When I worked in ad agency land, one of the most excruciating parts of my job was working with poor, poor web interfaces to accomplish relatively simple tasks. This was severely magnified by our lack of bandwidth which slowed down bad web interfaces even further.
DoubleClick’s ad planning and reporting web interface was one of the worst. We used it to collaborate with publishers (websites) to plan our buys.
The end-user DoubleClick interface was god awful. Horrible.
(My guess was it was written in MS ASP.Net. I made simple web apps in old school asp, ASP.Net, php and now I’m working on one in Django. ASP.Net was the slowest and bulkiest by far.

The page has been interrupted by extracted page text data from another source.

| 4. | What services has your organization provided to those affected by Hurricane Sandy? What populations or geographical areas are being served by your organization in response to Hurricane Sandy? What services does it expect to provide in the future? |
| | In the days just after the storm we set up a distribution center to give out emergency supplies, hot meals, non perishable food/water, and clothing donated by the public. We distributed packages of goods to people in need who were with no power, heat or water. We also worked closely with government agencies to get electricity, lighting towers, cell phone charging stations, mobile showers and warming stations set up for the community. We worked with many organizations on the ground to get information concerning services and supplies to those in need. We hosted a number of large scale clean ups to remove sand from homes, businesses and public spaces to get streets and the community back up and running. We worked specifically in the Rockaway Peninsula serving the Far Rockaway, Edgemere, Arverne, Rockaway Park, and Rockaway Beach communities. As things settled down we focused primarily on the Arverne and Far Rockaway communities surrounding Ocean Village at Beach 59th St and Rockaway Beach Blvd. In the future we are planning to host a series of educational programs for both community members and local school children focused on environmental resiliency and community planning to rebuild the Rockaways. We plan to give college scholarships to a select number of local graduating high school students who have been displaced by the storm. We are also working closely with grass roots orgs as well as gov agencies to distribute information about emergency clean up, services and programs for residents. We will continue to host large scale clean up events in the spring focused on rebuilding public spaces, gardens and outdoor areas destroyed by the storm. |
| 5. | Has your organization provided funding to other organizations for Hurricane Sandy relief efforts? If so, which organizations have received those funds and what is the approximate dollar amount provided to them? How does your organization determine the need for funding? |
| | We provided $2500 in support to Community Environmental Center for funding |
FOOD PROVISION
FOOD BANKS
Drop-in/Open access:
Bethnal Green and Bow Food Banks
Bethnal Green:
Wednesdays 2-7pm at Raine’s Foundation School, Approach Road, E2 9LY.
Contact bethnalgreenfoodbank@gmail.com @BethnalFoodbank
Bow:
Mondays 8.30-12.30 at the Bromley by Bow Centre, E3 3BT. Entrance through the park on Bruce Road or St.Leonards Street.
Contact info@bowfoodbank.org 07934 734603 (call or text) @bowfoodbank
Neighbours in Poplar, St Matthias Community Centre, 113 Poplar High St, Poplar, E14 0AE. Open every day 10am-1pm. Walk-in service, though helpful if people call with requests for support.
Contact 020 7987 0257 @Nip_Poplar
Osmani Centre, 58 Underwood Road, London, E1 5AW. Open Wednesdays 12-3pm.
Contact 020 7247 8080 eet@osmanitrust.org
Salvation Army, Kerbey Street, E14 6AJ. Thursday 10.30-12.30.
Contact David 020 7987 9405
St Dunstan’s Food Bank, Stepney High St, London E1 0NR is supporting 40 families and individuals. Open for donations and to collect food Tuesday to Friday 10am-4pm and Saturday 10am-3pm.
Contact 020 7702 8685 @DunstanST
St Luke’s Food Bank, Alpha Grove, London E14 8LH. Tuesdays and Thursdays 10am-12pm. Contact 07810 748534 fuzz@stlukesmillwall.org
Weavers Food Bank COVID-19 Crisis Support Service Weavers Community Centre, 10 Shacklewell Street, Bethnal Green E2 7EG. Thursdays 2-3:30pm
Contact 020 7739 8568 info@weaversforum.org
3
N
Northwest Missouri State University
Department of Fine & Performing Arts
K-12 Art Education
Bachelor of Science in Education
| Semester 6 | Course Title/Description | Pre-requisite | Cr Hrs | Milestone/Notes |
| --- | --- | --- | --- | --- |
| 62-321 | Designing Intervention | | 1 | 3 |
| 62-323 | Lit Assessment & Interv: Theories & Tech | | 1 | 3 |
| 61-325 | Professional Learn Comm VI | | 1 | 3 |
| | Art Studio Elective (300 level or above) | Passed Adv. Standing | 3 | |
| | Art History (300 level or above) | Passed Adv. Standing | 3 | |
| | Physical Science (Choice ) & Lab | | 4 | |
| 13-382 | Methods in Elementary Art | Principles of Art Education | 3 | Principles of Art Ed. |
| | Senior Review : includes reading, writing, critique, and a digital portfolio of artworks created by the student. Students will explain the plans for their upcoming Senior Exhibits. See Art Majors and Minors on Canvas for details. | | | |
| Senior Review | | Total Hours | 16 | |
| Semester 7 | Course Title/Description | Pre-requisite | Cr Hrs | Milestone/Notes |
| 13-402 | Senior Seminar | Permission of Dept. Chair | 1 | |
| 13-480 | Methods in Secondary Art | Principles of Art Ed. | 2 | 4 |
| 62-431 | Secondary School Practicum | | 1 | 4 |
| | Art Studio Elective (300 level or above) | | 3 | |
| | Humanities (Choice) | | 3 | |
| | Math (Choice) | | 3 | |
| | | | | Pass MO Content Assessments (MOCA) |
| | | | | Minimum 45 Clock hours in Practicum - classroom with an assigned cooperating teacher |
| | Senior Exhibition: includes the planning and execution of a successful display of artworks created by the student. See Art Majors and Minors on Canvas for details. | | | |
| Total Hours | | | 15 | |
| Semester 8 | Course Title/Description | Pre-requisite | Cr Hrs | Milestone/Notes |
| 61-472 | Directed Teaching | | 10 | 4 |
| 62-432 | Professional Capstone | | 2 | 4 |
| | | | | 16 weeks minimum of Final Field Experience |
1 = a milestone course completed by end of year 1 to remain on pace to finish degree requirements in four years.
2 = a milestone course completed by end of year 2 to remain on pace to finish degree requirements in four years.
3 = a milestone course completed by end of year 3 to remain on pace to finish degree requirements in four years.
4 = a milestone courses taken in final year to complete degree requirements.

The saving grace of ASP.Net was that it was easy to design a form exactly how you’d like it to display, with a GUI WYSIWYG form designer. The downside was that the WYSIWYG designer used a Frontpage-like engine to build the HTML pages which results in awful, awful HTML code and some asinine POST behavior. Think of an ASP.Net application as ANTI-AJAX. Instead of minimizing the amount of data sent to and from the server, ASP.Net appears to maximize the amount of data sent to and from the server to accomplish simple tasks.)
For example, if you select a few contacts to associate with a plan, click the ‘add’ button, then the interface reloads the ENTIRE PAGE for what seems like an hour just to add the contacts to the plan.
This sort of crap is rampant in the DoubleClick agency apps. Yes, these are small details, but these are important small details. The sum of all these poorly designed details meant that we spent hours each day waiting for these stupid web forms to load or navigate through pages of poorly designed end-user process flows to accomplish simple tasks.
I often thought to myself, “Gosh, what if Google or another company that really understands web development were to make an ad scheduling, placement and reporting app. It would be so much better if they just used modern LAMP dev tools and some ghetto AJAX to speed this crap up.”
I rejoiced upon hearing news that Google wanted to buy DoubleClick. Nice! They’ll whip ’em into shape and stop wasting their clients’ valuable time. But, progress was slow since the EU likes to dabble in other people’s business.
Today my dreams came true. Google didn’t wait for the DoubleClick merger to go through, they just went ahead and made a better ad manager interface.
It’s just the first iteration, and it’s mostly aimed for publishers, not agencies or clients. But, the next logical step is to expand this ad manager interface to offer tools for clients and agencies to collaborate on media buys and offer advanced reporting metrics.